Мой непойманный барсук, снова тихонько толкнув меня локтем, прошептал:
— Смотри, знаменитый Хиссолини-кун[17]. Политики не любят становиться членами башни. Он один из немногих, являющихся исключением. Политики в башне получили прозвище «барсуки-дистрофики». Барсук Хиссолини-кун вначале был похож на высохшую мумию крысенка, но потом, когда Хиссолини-кун потерял рассудок, стал неправдоподобно быстро расти. Это, конечно, исключение, но, потеряв рассудок, тот же политик обязан сойти со сцены — вот в чем дело.
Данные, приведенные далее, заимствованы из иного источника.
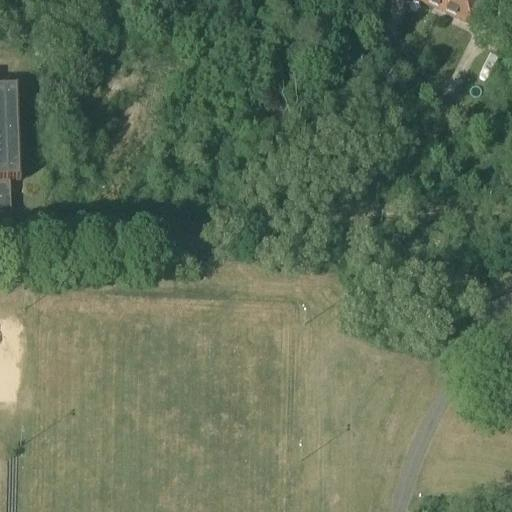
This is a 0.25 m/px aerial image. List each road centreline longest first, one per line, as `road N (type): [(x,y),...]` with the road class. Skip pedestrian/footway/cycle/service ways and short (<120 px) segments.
road 1 (residential): [(399,511),(433,409),(511,288)]
road 2 (residential): [(375,24),(459,112),(511,149)]
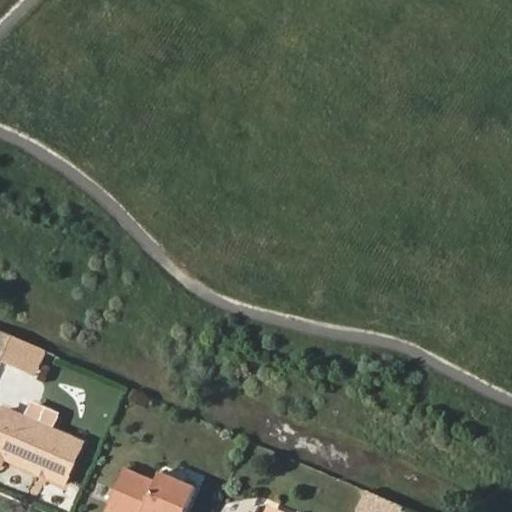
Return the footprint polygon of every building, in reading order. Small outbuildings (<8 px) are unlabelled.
[(0,362),(35,377),(46,350),(0,330),(0,362)] [(0,470),(2,467),(38,482),(40,478),(49,481),(47,486),(62,492),(81,453),(1,418),(0,421),(0,470)] [(107,511),(188,511),(194,496),(159,481),(156,490),(123,476),(107,511)] [(40,478),(38,482),(47,486),(49,481),(40,478)] [(353,511),(400,511),(403,506),(364,489),(353,511)]
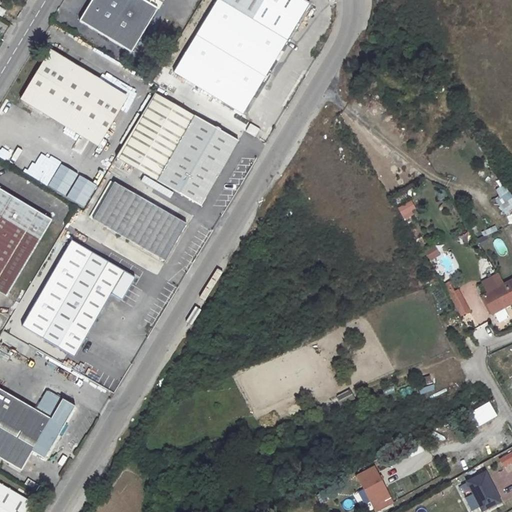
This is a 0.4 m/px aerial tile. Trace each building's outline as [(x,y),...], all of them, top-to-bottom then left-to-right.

Рядом с ним профессор Ницше, — сомневаюсь, что без его рекомендации удалось бы вступить в башню...
Лица барсука Ницше и барсука Хиссолини были закрыты огромными усами, и как следует разглядеть их было невозможно. Мой барсук, указав пальцем в другую сторону, прошептал:
— Вон тот барсук элегантного молодого человека — Дуцзы Чуня[18]. Ему с большим трудом удалось вступить в башню — только после второго испытания. Вспоминая о блужданиях Дуцзы Чуня и Данте в Аду, с благодарностью думаешь о Бретоне. О-о, барсук Дуцзы Чунь просто пьян. Смотри, как он качается. Наверное, его опять представляли великому поэту Ли Бо. А вот и Бретон-сэнсэй. Как он прекрасен! Какие глаза, какой блестящий черный нос, какой прекрасной формы серебристые усы, какие огромные клыки, а посмотри на хвост — из него можно сделать штук десять кистей по тысяче иен каждая...
Мой барсук, увлекшись до самозабвения, стал многословен и сыпал похвалы, из которых трудно было понять, почему все это столь прекрасно, но я еще до этого поразился, увидев барсука-чудовище, у которого было одно туловище, но семь голов и хвостов.
— Посмотри, кто это?
— Тише! Нельзя так кричать. Это семь умников Такэбаяси[19]. Не такие уж большие негодяи. — Сказав это, он снова привлек мое внимание к Бретону: — Им могут позавидовать разве что юнцы из музея, насколько интереснее всей этой чепухи шкура Бретона-сэнсэя. Представь себе, какими глазами смотрит на нее жена, как переливается шерсть на шее. Любой мужчина в мире просто стушуется, не в силах соперничать с ним. Та же королева Елизавета наверняка отвергла бы герцога Эдинбургского, тот же Росселини[20] вряд ли смог бы удержать Ингрид Бергман. Если бы я был мужчиной, живущим в низменном земном мире, для всех мужчин, имеющих любовниц, обязательно организовал бы движение сюрреалистического истребления. Х-ха, х-ха, х-ха...
Барсук Данте торжественно поднял руку и прекратил этим шепот моего барсука.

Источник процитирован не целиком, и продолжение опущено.